Activity — The lines from the beginning of the records below through the one holding "your preferences every" are to be copied exactly; leave the pictures out.

Dataset entries —
────────────────────────────────────────

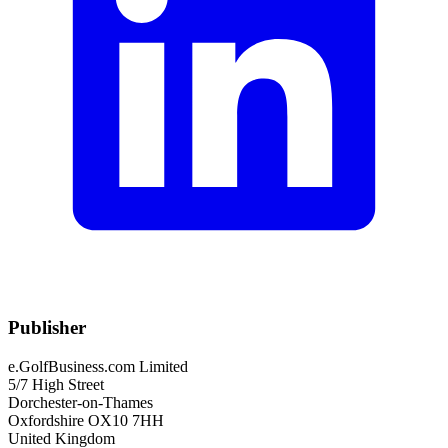
Publisher
e.GolfBusiness.com Limited
5/7 High Street
Dorchester-on-Thames
Oxfordshire OX10 7HH
United Kingdom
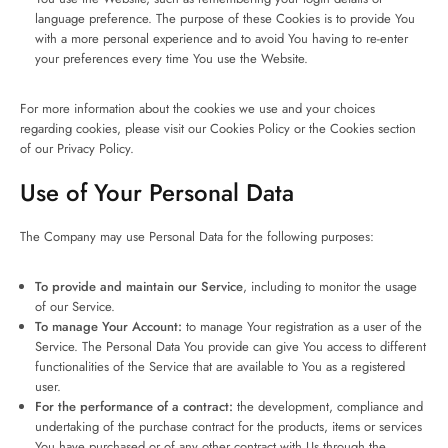
language preference. The purpose of these Cookies is to provide You
with a more personal experience and to avoid You having to re-enter
your preferences every time You use the Website.
For more information about the cookies we use and your choices
regarding cookies, please visit our Cookies Policy or the Cookies section
of our Privacy Policy.
Use of Your Personal Data
The Company may use Personal Data for the following purposes:
To provide and maintain our Service
, including to monitor the usage
of our Service.
To manage Your Account:
to manage Your registration as a user of the
Service. The Personal Data You provide can give You access to different
functionalities of the Service that are available to You as a registered
user.
For the performance of a contract:
the development, compliance and
undertaking of the purchase contract for the products, items or services
You have purchased or of any other contract with Us through the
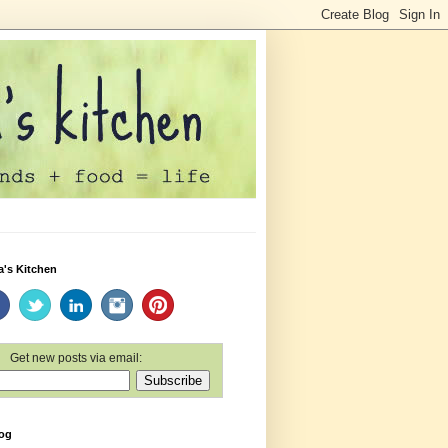
a's Kitchen
Get new posts via email:
log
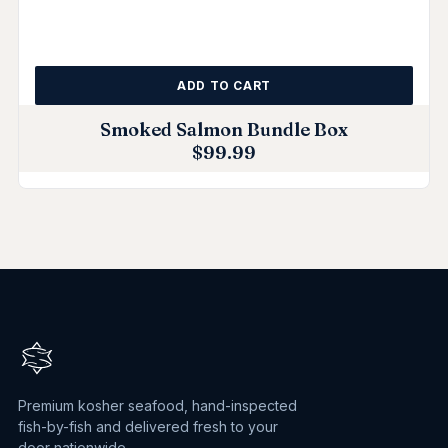
ADD TO CART
Smoked Salmon Bundle Box
$
99.99
Premium kosher seafood, hand-inspected
fish-by-fish and delivered fresh to your
door nationwide.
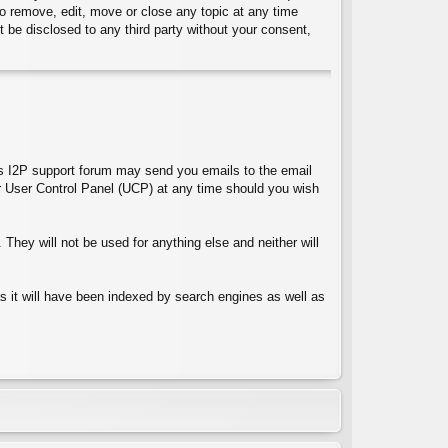
 to remove, edit, move or close any topic at any time
t be disclosed to any third party without your consent,
ces I2P support forum may send you emails to the email
 User Control Panel (UCP) at any time should you wish
They will not be used for anything else and neither will
 as it will have been indexed by search engines as well as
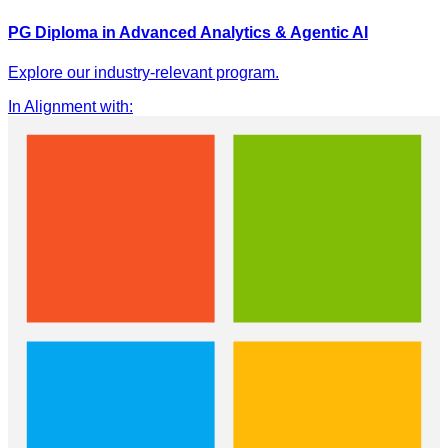
PG Diploma in Advanced Analytics & Agentic AI
Explore our industry-relevant program.
In Alignment with
:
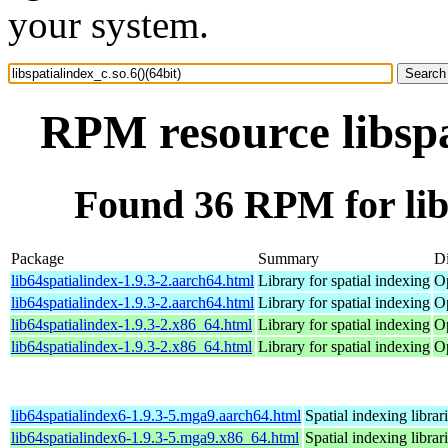
your system.
RPM resource libspa
Found 36 RPM for libs
Package
Summary
Di
lib64spatialindex-1.9.3-2.aarch64.html
Library for spatial indexing
O
lib64spatialindex-1.9.3-2.aarch64.html
Library for spatial indexing
Op
lib64spatialindex-1.9.3-2.x86_64.html
Library for spatial indexing
O
lib64spatialindex-1.9.3-2.x86_64.html
Library for spatial indexing
O
lib64spatialindex6-1.9.3-5.mga9.aarch64.html
Spatial indexing librar
lib64spatialindex6-1.9.3-5.mga9.x86_64.html
Spatial indexing librar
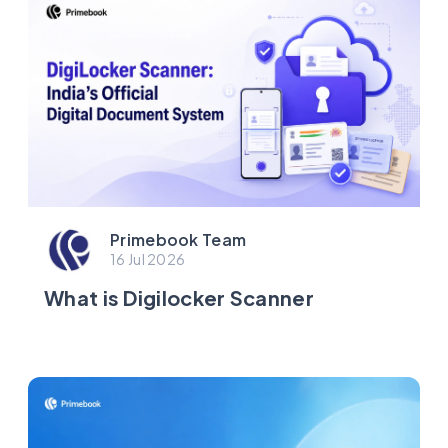
Primebook Team
16 Jul 2026
What is Digilocker Scanner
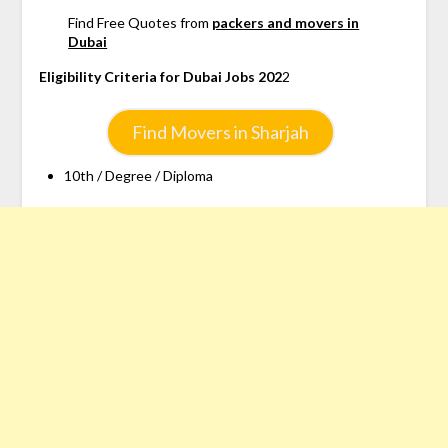
Find Free Quotes from
packers and movers in
Dubai
Eligibility Criteria for Dubai Jobs 202
2
Find Movers in Sharjah
10th / Degree / Diploma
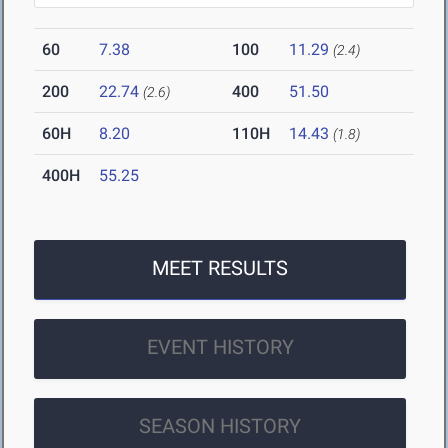
60
7.38
100
11.29
(2.4)
200
22.74
400
51.50
(2.6)
60H
8.20
110H
14.43
(1.8)
400H
55.25
MEET RESULTS
EVENT HISTORY
SEASON HISTORY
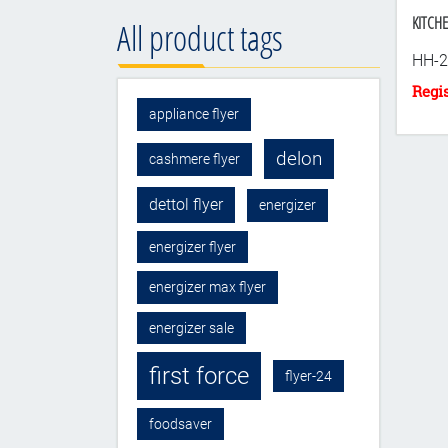
KITCHE
All product tags
HH-2
appliance flyer
delon
cashmere flyer
dettol flyer
energizer
energizer flyer
energizer max flyer
energizer sale
first force
flyer-24
foodsaver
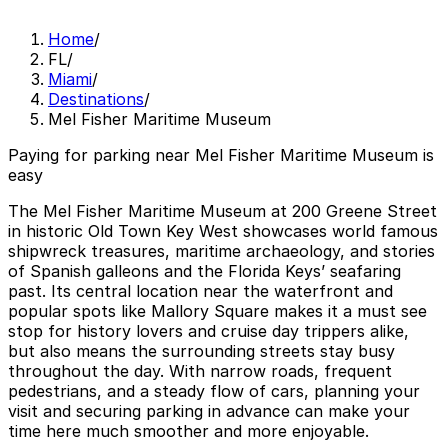
Home
/
FL
/
Miami
/
Destinations
/
Mel Fisher Maritime Museum
Paying for parking near Mel Fisher Maritime Museum is
easy
The Mel Fisher Maritime Museum at 200 Greene Street
in historic Old Town Key West showcases world famous
shipwreck treasures, maritime archaeology, and stories
of Spanish galleons and the Florida Keys’ seafaring
past. Its central location near the waterfront and
popular spots like Mallory Square makes it a must see
stop for history lovers and cruise day trippers alike,
but also means the surrounding streets stay busy
throughout the day. With narrow roads, frequent
pedestrians, and a steady flow of cars, planning your
visit and securing parking in advance can make your
time here much smoother and more enjoyable.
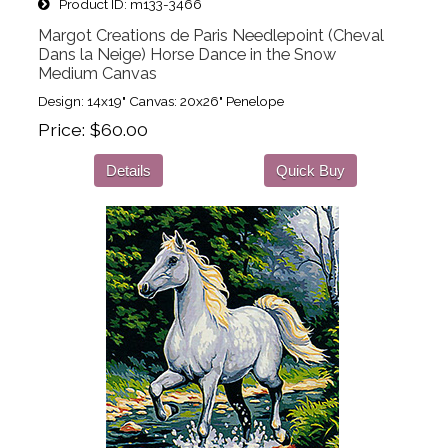
Product ID
m133-3466
Margot Creations de Paris Needlepoint (Cheval
Dans la Neige) Horse Dance in the Snow
Medium Canvas
Design: 14x19" Canvas: 20x26" Penelope
Price
$60.00
Details
Quick Buy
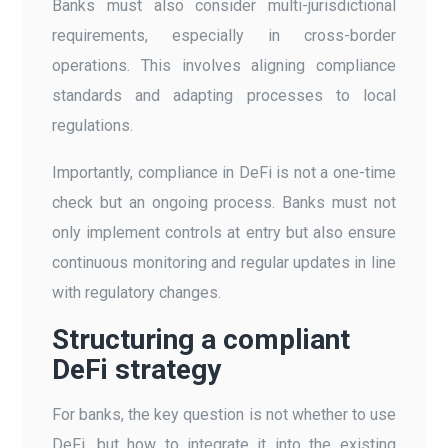
Banks must also consider multi-jurisdictional
requirements, especially in cross-border
operations. This involves aligning compliance
standards and adapting processes to local
regulations.
Importantly, compliance in DeFi is not a one-time
check but an ongoing process. Banks must not
only implement controls at entry but also ensure
continuous monitoring and regular updates in line
with regulatory changes.
Structuring a compliant
DeFi strategy
For banks, the key question is not whether to use
DeFi, but how to integrate it into the existing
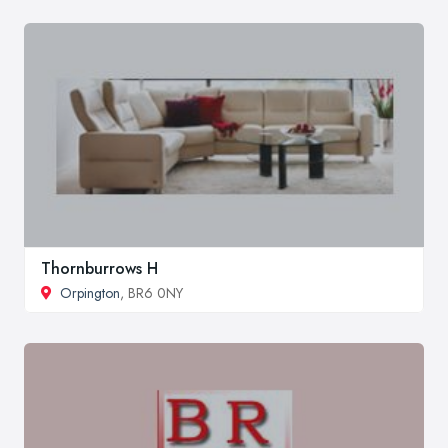
Thornburrows H
Orpington
, BR6 0NY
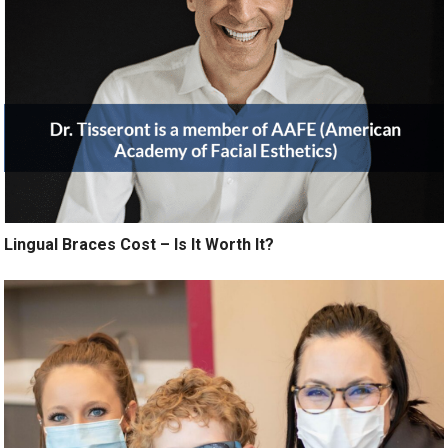
Lingual Braces Cost – Is It Worth It?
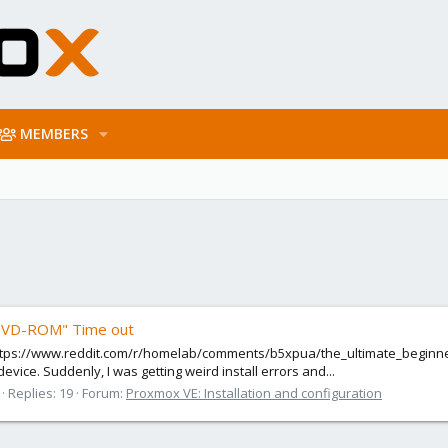
MEMBERS
 DVD-ROM" Time out
 https://www.reddit.com/r/homelab/comments/b5xpua/the_ultimate_beginner
vice. Suddenly, I was getting weird install errors and...
Replies: 19
Forum:
Proxmox VE: Installation and configuration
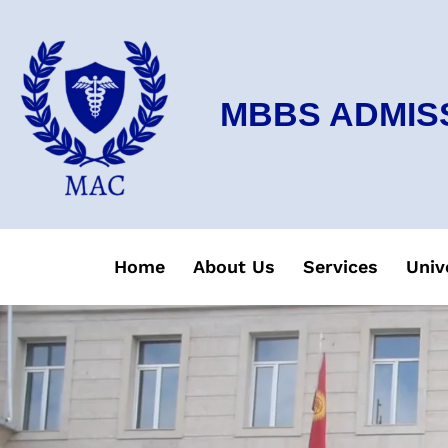
MBBS ADMIS
Home
About Us
Services
Univ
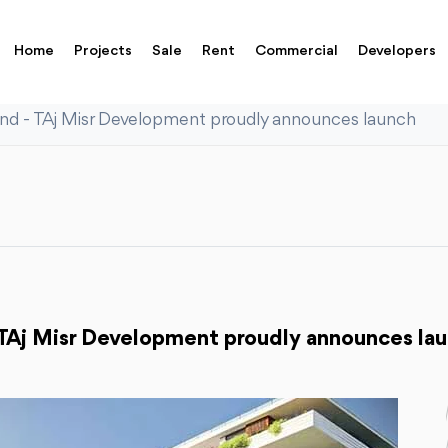
Home
Projects
Sale
Rent
Commercial
Developers
nd - TAj Misr Development proudly announces launch
TAj Misr Development proudly announces la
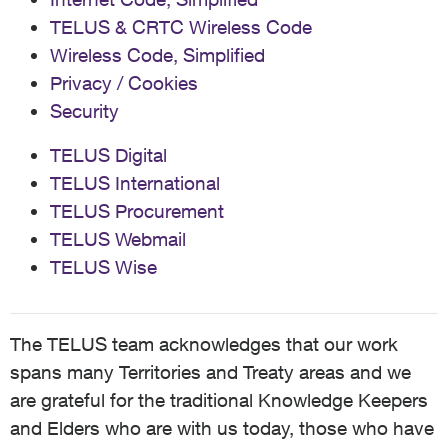
TELUS & CRTC Wireless Code
Wireless Code, Simplified
Privacy / Cookies
Security
TELUS Digital
TELUS International
TELUS Procurement
TELUS Webmail
TELUS Wise
The TELUS team acknowledges that our work
spans many Territories and Treaty areas and we
are grateful for the traditional Knowledge Keepers
and Elders who are with us today, those who have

────────────────────────────────────────

Response —
Publisher
e.GolfBusiness.com Limited
5/7 High Street
Dorchester-on-Thames
Oxfordshire OX10 7HH
United Kingdom
language preference. The purpose of these Cookies is to provide You
with a more personal experience and to avoid You having to re-enter
your preferences every time You use the Website.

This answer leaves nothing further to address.